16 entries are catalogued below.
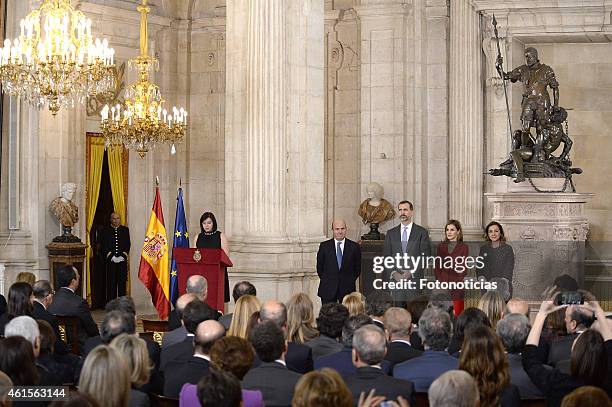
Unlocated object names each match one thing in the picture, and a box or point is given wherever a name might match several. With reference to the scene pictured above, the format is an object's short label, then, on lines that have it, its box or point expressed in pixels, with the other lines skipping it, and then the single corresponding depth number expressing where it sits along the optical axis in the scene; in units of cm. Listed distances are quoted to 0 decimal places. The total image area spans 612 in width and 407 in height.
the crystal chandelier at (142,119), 1580
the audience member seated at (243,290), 865
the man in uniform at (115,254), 1719
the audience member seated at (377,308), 794
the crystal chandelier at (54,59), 1267
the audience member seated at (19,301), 784
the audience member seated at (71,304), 877
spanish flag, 1297
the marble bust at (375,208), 1661
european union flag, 1249
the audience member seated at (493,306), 766
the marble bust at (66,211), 1568
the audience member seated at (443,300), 864
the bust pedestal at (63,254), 1559
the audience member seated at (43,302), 818
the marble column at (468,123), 1653
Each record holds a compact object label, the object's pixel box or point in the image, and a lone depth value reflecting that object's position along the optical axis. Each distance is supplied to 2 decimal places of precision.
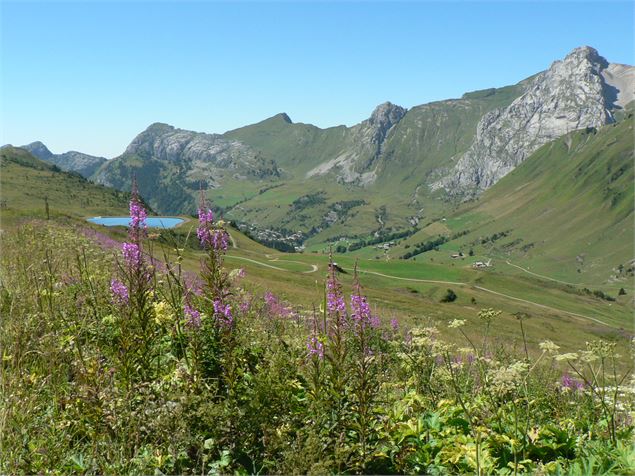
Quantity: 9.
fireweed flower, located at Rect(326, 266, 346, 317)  5.90
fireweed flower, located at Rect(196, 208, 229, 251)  6.32
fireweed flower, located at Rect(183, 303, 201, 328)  6.54
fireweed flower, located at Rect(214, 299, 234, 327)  6.20
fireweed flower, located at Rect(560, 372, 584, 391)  10.08
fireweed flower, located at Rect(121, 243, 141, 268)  6.72
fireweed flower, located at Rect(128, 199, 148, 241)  7.07
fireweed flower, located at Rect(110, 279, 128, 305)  7.64
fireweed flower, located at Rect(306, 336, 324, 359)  6.99
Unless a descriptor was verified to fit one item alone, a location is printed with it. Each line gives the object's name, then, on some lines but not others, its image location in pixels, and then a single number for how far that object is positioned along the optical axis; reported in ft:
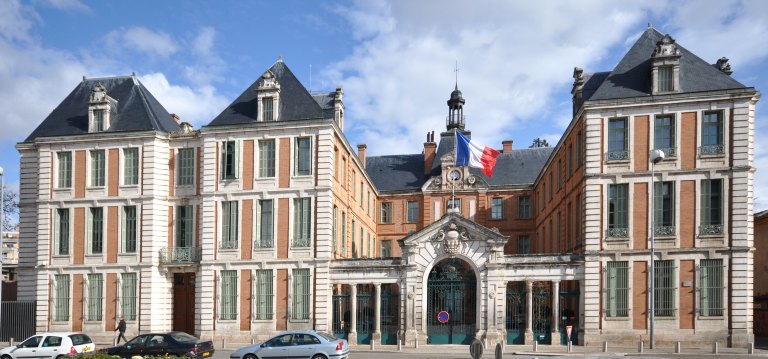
____________
■ PROBLEM DESCRIPTION: Please output the lines of the listing above that fall in the stretch from the one with "the marble bust at (66,211), 1568" through the one with "Each record holds", exactly and only those.

■ WRITTEN REPLY:
the marble bust at (66,211), 1568
the audience member seated at (443,300), 864
the bust pedestal at (63,254), 1559
the audience member seated at (43,302), 818
the marble column at (468,123), 1653
Each record holds a compact object label, the object's pixel box or point in the image, and a lone depth value reflecting that object's position along the optical axis. Each distance is supplied to 2 decimal places of precision.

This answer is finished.